### Work task
Find each line in the items below that contains the word "warriors", and copy those lines out in full.

*** Provided entries Section Begins ***

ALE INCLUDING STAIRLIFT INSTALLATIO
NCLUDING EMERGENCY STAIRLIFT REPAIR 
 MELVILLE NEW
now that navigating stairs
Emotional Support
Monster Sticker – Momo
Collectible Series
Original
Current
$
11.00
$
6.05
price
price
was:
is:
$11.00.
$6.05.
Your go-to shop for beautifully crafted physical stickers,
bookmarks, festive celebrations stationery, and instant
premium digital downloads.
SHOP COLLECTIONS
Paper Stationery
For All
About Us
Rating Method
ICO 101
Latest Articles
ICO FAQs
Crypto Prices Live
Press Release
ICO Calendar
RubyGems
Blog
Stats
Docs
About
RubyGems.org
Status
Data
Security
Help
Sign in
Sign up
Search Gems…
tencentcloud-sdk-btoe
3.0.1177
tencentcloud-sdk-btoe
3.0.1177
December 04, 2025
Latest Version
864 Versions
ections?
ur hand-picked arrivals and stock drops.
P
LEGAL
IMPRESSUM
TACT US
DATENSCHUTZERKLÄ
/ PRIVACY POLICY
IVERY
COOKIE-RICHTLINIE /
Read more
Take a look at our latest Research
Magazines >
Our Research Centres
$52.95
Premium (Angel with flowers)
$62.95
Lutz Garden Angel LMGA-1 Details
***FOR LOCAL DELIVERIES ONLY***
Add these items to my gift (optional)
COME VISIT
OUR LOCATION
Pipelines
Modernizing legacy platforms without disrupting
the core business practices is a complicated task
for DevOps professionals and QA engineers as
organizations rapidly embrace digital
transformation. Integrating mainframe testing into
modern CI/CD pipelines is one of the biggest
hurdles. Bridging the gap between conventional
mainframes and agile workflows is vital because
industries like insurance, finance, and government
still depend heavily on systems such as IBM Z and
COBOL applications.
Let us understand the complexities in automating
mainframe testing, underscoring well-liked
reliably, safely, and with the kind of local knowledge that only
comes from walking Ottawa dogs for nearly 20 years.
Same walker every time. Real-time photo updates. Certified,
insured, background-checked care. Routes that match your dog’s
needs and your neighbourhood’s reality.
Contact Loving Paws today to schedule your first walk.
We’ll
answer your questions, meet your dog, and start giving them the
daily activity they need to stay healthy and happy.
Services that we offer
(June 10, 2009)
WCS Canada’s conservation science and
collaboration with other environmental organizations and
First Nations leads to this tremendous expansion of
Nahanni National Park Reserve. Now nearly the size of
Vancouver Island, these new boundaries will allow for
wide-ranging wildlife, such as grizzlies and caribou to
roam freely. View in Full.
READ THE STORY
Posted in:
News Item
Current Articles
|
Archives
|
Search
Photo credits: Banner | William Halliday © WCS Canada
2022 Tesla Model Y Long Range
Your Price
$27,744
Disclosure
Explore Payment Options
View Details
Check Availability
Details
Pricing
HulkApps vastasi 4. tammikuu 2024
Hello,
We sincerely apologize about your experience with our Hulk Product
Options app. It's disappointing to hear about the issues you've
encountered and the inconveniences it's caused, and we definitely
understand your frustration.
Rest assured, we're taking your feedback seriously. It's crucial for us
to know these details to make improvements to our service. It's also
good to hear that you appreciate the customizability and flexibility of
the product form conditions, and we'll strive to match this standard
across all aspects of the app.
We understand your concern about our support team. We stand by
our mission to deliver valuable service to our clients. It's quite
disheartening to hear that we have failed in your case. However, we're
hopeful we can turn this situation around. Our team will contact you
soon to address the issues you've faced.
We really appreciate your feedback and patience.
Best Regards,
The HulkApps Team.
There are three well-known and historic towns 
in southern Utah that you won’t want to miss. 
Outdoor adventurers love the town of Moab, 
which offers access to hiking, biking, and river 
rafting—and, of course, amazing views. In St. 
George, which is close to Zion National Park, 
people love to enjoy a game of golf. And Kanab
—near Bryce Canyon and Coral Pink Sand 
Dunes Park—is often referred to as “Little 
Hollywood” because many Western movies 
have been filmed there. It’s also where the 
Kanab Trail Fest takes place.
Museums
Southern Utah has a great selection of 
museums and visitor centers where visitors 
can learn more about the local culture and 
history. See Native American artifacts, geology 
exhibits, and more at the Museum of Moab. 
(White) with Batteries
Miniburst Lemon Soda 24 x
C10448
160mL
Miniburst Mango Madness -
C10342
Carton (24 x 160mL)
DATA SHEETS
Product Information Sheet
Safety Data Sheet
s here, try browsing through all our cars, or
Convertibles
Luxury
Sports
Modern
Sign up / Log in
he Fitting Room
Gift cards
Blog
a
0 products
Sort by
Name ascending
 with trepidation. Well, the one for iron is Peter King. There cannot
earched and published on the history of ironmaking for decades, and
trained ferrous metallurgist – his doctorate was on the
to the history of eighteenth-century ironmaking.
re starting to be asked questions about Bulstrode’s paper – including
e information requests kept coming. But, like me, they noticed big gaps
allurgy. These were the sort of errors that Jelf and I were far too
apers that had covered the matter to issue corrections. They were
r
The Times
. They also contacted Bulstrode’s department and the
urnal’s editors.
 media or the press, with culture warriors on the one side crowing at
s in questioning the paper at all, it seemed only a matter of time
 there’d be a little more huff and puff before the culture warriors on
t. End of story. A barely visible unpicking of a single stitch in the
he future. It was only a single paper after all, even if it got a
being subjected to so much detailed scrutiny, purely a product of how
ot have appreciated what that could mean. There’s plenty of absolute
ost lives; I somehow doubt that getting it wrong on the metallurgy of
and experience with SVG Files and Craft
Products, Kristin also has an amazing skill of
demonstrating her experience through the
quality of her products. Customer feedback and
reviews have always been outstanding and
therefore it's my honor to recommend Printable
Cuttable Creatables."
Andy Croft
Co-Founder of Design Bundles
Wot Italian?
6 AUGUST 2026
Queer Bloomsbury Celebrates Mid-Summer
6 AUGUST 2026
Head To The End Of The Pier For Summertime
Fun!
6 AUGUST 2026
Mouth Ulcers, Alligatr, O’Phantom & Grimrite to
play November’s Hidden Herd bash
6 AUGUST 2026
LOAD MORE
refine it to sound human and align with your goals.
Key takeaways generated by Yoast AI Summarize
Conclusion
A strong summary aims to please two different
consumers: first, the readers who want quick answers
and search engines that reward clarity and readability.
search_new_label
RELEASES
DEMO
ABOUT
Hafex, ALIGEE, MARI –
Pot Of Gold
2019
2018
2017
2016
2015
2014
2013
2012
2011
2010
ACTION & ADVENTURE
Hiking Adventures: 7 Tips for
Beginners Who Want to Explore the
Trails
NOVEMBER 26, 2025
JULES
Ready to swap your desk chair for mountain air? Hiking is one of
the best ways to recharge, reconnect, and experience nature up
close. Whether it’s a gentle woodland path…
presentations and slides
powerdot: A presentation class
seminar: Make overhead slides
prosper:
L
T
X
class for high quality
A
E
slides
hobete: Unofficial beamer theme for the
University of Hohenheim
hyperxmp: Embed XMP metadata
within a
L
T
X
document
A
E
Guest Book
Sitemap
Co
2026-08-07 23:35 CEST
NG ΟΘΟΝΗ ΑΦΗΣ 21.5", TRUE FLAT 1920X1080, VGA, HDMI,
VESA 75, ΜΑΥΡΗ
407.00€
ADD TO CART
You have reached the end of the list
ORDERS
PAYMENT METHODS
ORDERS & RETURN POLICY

*** Provided entries Section Ends ***

### Solution to the problem
 media or the press, with culture warriors on the one side crowing at
 there’d be a little more huff and puff before the culture warriors on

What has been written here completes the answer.